The situation with Vodafone was almost idyllic for Zegona, which made the investment. The parent company itself reviewed the situation with the Spanish subsidiary, so the investment fund began to count in order to be able to make a profit in the company in trouble and exit it within a few years. The operator showed losses quarter after quarter, and only loans saved Vodafone Spain from even greater harm. In fact, losses exceeded €383 million in the last financial year.

Zegona clearly knows what needs to be done to restore profitability. Selling assets and implementing a workforce adaptation plan are its priorities, this newspaper reported. Moreover, as it turned out Eamonn O’Hara, the company’s president, is looking to simplify the business model and regain market share.
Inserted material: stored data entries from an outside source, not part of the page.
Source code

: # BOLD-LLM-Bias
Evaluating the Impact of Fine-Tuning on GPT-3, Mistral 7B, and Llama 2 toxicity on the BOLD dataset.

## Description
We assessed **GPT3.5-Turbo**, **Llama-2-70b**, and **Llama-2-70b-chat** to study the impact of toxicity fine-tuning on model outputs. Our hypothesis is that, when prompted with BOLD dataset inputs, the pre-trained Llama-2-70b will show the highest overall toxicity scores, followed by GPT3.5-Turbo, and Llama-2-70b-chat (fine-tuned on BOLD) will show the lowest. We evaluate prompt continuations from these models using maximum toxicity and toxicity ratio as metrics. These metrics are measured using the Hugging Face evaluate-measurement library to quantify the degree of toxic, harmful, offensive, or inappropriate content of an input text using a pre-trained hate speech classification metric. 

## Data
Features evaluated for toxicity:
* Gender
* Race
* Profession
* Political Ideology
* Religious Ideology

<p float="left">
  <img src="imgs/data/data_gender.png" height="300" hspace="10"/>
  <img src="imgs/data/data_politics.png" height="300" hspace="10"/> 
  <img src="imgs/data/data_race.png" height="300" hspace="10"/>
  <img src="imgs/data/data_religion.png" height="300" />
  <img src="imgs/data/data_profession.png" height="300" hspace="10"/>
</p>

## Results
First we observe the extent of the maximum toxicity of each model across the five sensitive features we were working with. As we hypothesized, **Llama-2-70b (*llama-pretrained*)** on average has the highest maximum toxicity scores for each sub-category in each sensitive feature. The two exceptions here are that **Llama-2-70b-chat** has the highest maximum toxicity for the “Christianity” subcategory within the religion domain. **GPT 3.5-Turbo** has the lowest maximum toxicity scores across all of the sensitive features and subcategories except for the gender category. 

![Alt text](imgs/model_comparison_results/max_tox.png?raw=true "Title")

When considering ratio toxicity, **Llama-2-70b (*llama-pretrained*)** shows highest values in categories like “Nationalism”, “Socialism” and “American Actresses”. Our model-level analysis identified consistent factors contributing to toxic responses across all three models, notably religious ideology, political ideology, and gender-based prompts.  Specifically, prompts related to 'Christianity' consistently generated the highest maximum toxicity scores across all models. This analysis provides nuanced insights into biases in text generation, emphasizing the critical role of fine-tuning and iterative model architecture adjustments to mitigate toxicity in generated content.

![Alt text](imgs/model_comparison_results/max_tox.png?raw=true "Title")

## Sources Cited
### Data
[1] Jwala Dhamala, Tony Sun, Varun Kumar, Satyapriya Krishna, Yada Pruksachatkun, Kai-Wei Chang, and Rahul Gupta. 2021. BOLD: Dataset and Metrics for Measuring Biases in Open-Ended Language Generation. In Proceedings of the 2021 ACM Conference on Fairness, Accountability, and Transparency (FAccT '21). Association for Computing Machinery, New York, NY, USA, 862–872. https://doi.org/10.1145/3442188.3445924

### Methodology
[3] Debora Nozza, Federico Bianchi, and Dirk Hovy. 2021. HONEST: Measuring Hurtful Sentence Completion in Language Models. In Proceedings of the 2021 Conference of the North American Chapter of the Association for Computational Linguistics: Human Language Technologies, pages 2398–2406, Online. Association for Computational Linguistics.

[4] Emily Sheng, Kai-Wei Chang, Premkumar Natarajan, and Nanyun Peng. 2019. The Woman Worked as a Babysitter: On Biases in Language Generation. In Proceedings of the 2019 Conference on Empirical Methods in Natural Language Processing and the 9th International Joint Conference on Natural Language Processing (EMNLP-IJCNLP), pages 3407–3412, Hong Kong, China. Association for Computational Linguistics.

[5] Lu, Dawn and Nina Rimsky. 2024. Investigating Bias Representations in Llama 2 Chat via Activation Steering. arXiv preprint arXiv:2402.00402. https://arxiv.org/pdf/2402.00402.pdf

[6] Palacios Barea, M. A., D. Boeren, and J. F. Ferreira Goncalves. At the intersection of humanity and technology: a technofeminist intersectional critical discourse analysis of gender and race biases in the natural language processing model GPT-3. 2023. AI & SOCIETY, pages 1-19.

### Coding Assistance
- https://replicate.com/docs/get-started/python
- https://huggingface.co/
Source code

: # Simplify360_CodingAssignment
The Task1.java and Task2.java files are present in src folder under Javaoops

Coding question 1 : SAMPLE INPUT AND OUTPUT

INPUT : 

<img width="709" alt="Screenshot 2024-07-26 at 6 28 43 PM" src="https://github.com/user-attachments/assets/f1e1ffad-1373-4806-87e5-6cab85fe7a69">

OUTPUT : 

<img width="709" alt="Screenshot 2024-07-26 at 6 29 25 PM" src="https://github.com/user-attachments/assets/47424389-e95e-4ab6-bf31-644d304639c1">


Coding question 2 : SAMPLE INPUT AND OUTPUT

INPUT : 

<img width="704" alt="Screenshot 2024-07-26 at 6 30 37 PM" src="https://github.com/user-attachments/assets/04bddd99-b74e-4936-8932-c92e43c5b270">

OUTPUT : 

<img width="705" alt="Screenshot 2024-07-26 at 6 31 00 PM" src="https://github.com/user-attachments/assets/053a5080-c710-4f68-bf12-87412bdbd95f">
That is, eliminate those niches in which profitability is low or generate losses, and intensify the price war in which the European market finds itself.

Zegona also believes it can grow in other segments of the national market, such as B2B, one of Vodafone’s main businesses today, and wholesale trade, where the British operator rents out its network to other companies operating in Spain. Venture fund exploring various alternatives to improve profitability of your infrastructure fixed.

“If you want to attract customers, the only option is to reduce prices. Digi or Finetwork are prime examples in this sector. There is only one way to gain market share,” a source from the telecom sector told the newspaper.

Zegona’s president stressed that the acquisition of Vodafone Spain “is a great opportunity.” The manager noted that the group is “excited” about the opportunity to return to the Spanish telecommunications market.

Dance of managers

To implement the plan, the investment fund intends to restructure its management. In fact, Eamonn O’Hara has assured that he is in talks with José Miguel García to become CEO in this new phase of Vodafone Spain. García was already involved with the fund, having been CEO of Euskaltel before its sale to MásMóvil.

But according to sources interviewed, the arrival of a new CEO will not be the only one, as Garcia intends to surround himself with people he knows from previous stages and who have experience in situations similar to those that Vodafone is currently experiencing. .

It is worth recalling that the British company changed its executive committee after it was announced that Antonio Coimbra, then president of Vodafone Spain, will not renew his mandate. His position was taken by Mario Vaz, who also holds the position of CEO.

The operator announced the appointment of Ignacio Roman as the new director of the consumer division for private clients, and at the end of June Federico Col was appointed director of strategy and transformation.

In addition, on November 15, the operator officially announced the appointment of Jesus Suso as the new director of the business unit, replacing Daniel Jimenez. This arrival will take place in accordance with Zegona’s new plans.

Internal company sources admit that within hours of receiving the news “they were unsure” and they claim that “meetings took place throughout the day in which managers acknowledged the possibility that much of the management would be transferred in the coming months as the venture capital fund took over Vodafone.